▶ Your assignment:
Copy the records that follow exactly as written, but not their pictures.

▶ Stored data entries:
* * * * * * *
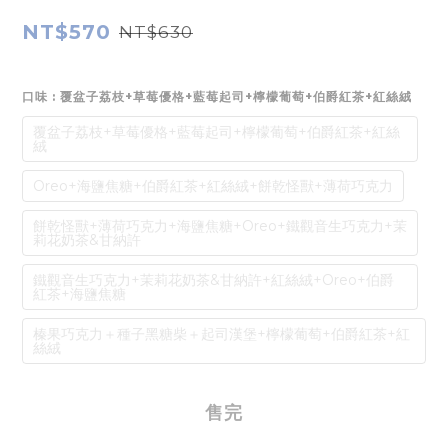
NT$570
NT$630
口味
: 覆盆子荔枝+草莓優格+藍莓起司+檸檬葡萄+伯爵紅茶+紅絲絨
覆盆子荔枝+草莓優格+藍莓起司+檸檬葡萄+伯爵紅茶+紅絲
絨
Oreo+海鹽焦糖+伯爵紅茶+紅絲絨+餅乾怪獸+薄荷巧克力
餅乾怪獸+薄荷巧克力+海鹽焦糖+Oreo+鐵觀音生巧克力+茉
莉花奶茶&甘納許
鐵觀音生巧克力+茉莉花奶茶&甘納許+紅絲絨+Oreo+伯爵
紅茶+海鹽焦糖
榛果巧克力＋種子黑糖柴＋起司漢堡+檸檬葡萄+伯爵紅茶+紅
絲絨
售完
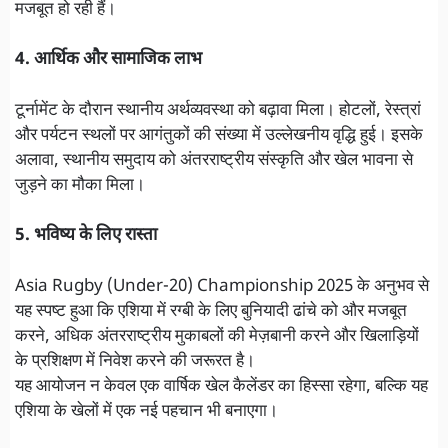
मजबूत हो रही हैं।
4. आर्थिक और सामाजिक लाभ
टूर्नामेंट के दौरान स्थानीय अर्थव्यवस्था को बढ़ावा मिला। होटलों, रेस्त्रां
और पर्यटन स्थलों पर आगंतुकों की संख्या में उल्लेखनीय वृद्धि हुई। इसके
अलावा, स्थानीय समुदाय को अंतरराष्ट्रीय संस्कृति और खेल भावना से
जुड़ने का मौका मिला।
5. भविष्य के लिए रास्ता
Asia Rugby (Under-20) Championship 2025 के अनुभव से
यह स्पष्ट हुआ कि एशिया में रग्बी के लिए बुनियादी ढांचे को और मजबूत
करने, अधिक अंतरराष्ट्रीय मुकाबलों की मेज़बानी करने और खिलाड़ियों
के प्रशिक्षण में निवेश करने की जरूरत है।
यह आयोजन न केवल एक वार्षिक खेल कैलेंडर का हिस्सा रहेगा, बल्कि यह
एशिया के खेलों में एक नई पहचान भी बनाएगा।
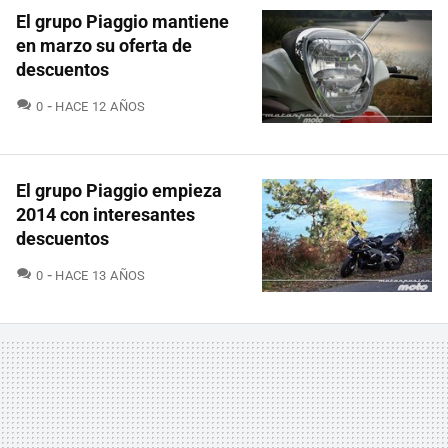
El grupo Piaggio mantiene
en marzo su oferta de
descuentos
COMENTARIOS
0
HACE 12 AÑOS
El grupo Piaggio empieza
2014 con interesantes
descuentos
COMENTARIOS
0
HACE 13 AÑOS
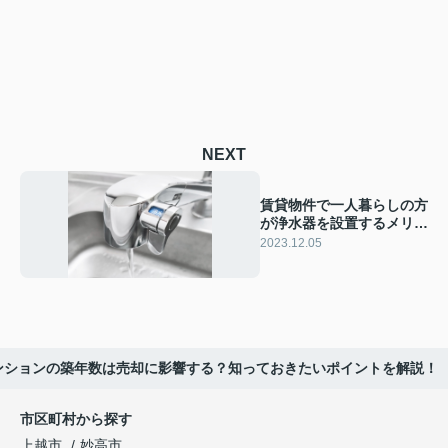
NEXT
賃貸物件で一人暮らしの方
が浄水器を設置するメリッ
トや注意点とは？
2023.12.05
ンションの築年数は売却に影響する？知っておきたいポイントを解説！
市区町村から探す
上越市
妙高市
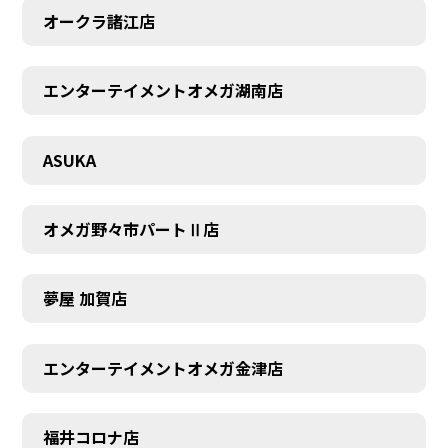
オークラ諸江店
エンターテイメントオメガ湖南店
CONTACT
ASUKA
オメガ野々市パートⅡ店
夢屋 加賀店
エンターテイメントオメガ金津店
福井コロナ店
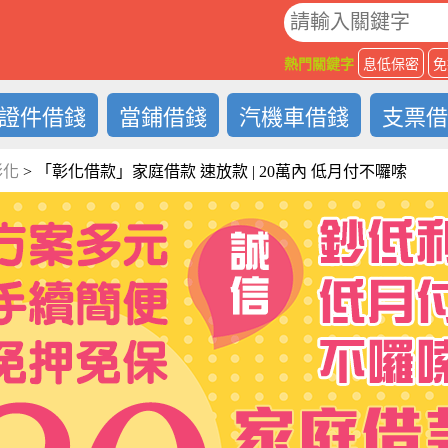
O
熱門關鍵字
息低保密
免
證件借錢
當鋪借錢
汽機車借錢
支票
彰化
>
「彰化借款」家庭借款 速放款 | 20萬內 低月付不囉嗦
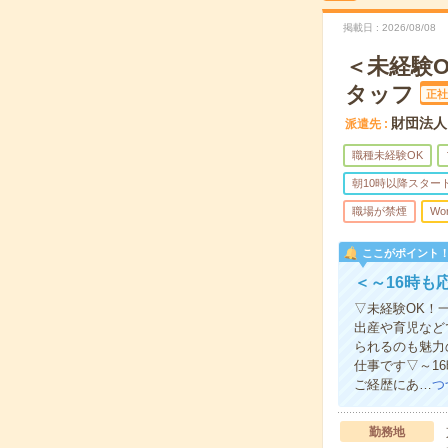
掲載日
2026/08/08
＜未経験
タッフ
正社
財団法人
派遣先
職種未経験OK
朝10時以降スター
職場が禁煙
Wo
ここがポイント
＜～16時も
▽未経験OK！
出産や育児など
られるのも魅力
仕事です▽～1
ご経歴にあ…
つ
勤務地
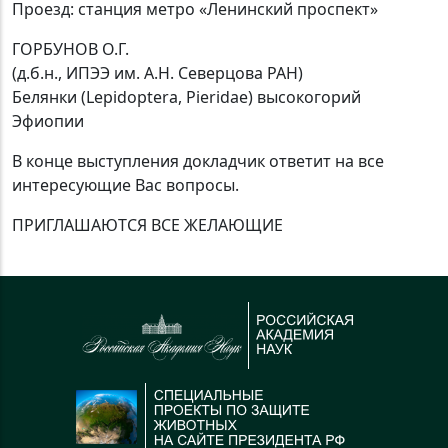
Проезд: станция метро «Ленинский проспект»
ГОРБУНОВ О.Г.
(д.б.н., ИПЭЭ им. А.Н. Северцова РАН)
Белянки (Lepidoptera, Pieridae) высокогорий
Эфиопии
В конце выступления докладчик ответит на все
интересующие Вас вопросы.
ПРИГЛАШАЮТСЯ ВСЕ ЖЕЛАЮЩИЕ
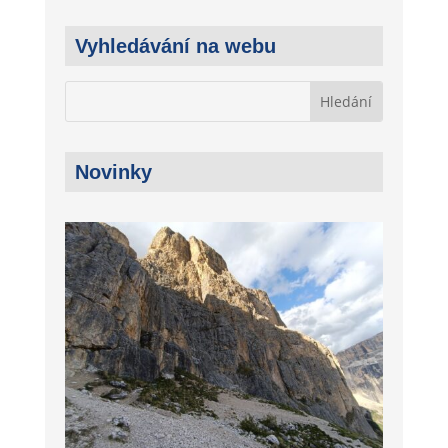
Vyhledávání na webu
Novinky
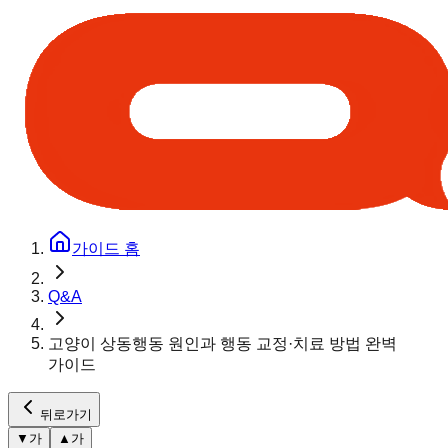
가이드 홈
Q&A
고양이 상동행동 원인과 행동 교정·치료 방법 완벽
가이드
뒤로가기
▼
가
▲
가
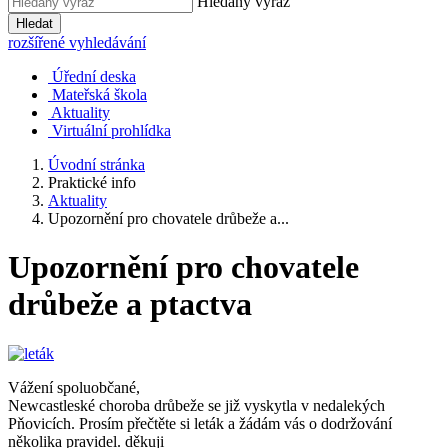
Hledaný výraz
Hledat
rozšířené vyhledávání
Úřední deska
Mateřská škola
Aktuality
Virtuální prohlídka
Úvodní stránka
Praktické info
Aktuality
Upozornění pro chovatele drůbeže a...
Upozornění pro chovatele
drůbeže a ptactva
Vážení spoluobčané,
Newcastleské choroba drůbeže se již vyskytla v nedalekých
Pňovicích. Prosím přečtěte si leták a žádám vás o dodržování
několika pravidel. děkuji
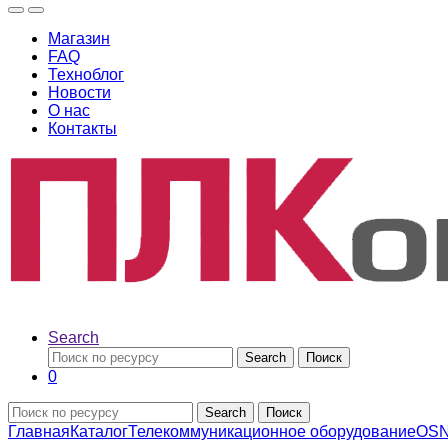
Магазин
FAQ
Техноблог
Новости
О нас
Контакты
Search
Search
Поиск
0
Search
Поиск
Главная
Каталог
Телекоммуникационное оборудование
OS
* * * * * * *
▶ Result of this task:
NT$570
NT$630
口味
: 覆盆子荔枝+草莓優格+藍莓起司+檸檬葡萄+伯爵紅茶+紅絲絨
覆盆子荔枝+草莓優格+藍莓起司+檸檬葡萄+伯爵紅茶+紅絲
絨
Oreo+海鹽焦糖+伯爵紅茶+紅絲絨+餅乾怪獸+薄荷巧克力
餅乾怪獸+薄荷巧克力+海鹽焦糖+Oreo+鐵觀音生巧克力+茉
莉花奶茶&甘納許
鐵觀音生巧克力+茉莉花奶茶&甘納許+紅絲絨+Oreo+伯爵
紅茶+海鹽焦糖
榛果巧克力＋種子黑糖柴＋起司漢堡+檸檬葡萄+伯爵紅茶+紅
絲絨
售完
मजबूत हो रही हैं।
4. आर्थिक और सामाजिक लाभ
टूर्नामेंट के दौरान स्थानीय अर्थव्यवस्था को बढ़ावा मिला। होटलों, रेस्त्रां
और पर्यटन स्थलों पर आगंतुकों की संख्या में उल्लेखनीय वृद्धि हुई। इसके
अलावा, स्थानीय समुदाय को अंतरराष्ट्रीय संस्कृति और खेल भावना से
जुड़ने का मौका मिला।
5. भविष्य के लिए रास्ता
Asia Rugby (Under-20) Championship 2025 के अनुभव से
यह स्पष्ट हुआ कि एशिया में रग्बी के लिए बुनियादी ढांचे को और मजबूत
करने, अधिक अंतरराष्ट्रीय मुकाबलों की मेज़बानी करने और खिलाड़ियों
के प्रशिक्षण में निवेश करने की जरूरत है।
यह आयोजन न केवल एक वार्षिक खेल कैलेंडर का हिस्सा रहेगा, बल्कि यह
एशिया के खेलों में एक नई पहचान भी बनाएगा।
El grupo Piaggio mantiene
en marzo su oferta de
descuentos
COMENTARIOS
0
HACE 12 AÑOS
El grupo Piaggio empieza
2014 con interesantes
descuentos
COMENTARIOS
0
HACE 13 AÑOS
NEXT
賃貸物件で一人暮らしの方
が浄水器を設置するメリッ
トや注意点とは？
2023.12.05
ンションの築年数は売却に影響する？知っておきたいポイントを解説！
市区町村から探す
上越市
妙高市
オークラ諸江店
エンターテイメントオメガ湖南店
CONTACT
ASUKA
オメガ野々市パートⅡ店
夢屋 加賀店
エンターテイメントオメガ金津店
福井コロナ店
O
熱門關鍵字
息低保密
免
證件借錢
當鋪借錢
汽機車借錢
支票
彰化
>
「彰化借款」家庭借款 速放款 | 20萬內 低月付不囉嗦
掲載日
2026/08/08
＜未経験
タッフ
正社
財団法人
派遣先
職種未経験OK
朝10時以降スター
職場が禁煙
Wo
ここがポイント
＜～16時も
▽未経験OK！
出産や育児など
られるのも魅力
仕事です▽～1
ご経歴にあ…
つ
勤務地
Проезд: станция метро «Ленинский проспект»
ГОРБУНОВ О.Г.
(д.б.н., ИПЭЭ им. А.Н. Северцова РАН)
Белянки (Lepidoptera, Pieridae) высокогорий
Эфиопии
В конце выступления докладчик ответит на все
интересующие Вас вопросы.
ПРИГЛАШАЮТСЯ ВСЕ ЖЕЛАЮЩИЕ
Vyhledávání na webu
Novinky
가이드 홈
Q&A
고양이 상동행동 원인과 행동 교정·치료 방법 완벽
가이드
뒤로가기
▼
가
▲
가
Hledaný výraz
Hledat
rozšířené vyhledávání
Úřední deska
Mateřská škola
Aktuality
Virtuální prohlídka
Úvodní stránka
Praktické info
Aktuality
Upozornění pro chovatele drůbeže a...
Upozornění pro chovatele
drůbeže a ptactva
Vážení spoluobčané,
Newcastleské choroba drůbeže se již vyskytla v nedalekých
Pňovicích. Prosím přečtěte si leták a žádám vás o dodržování
několika pravidel. děkuji
Магазин
FAQ
Техноблог
Новости
О нас
Контакты
Search
Search
Поиск
0
Search
Поиск
Главная
Каталог
Телекоммуникационное оборудование
OS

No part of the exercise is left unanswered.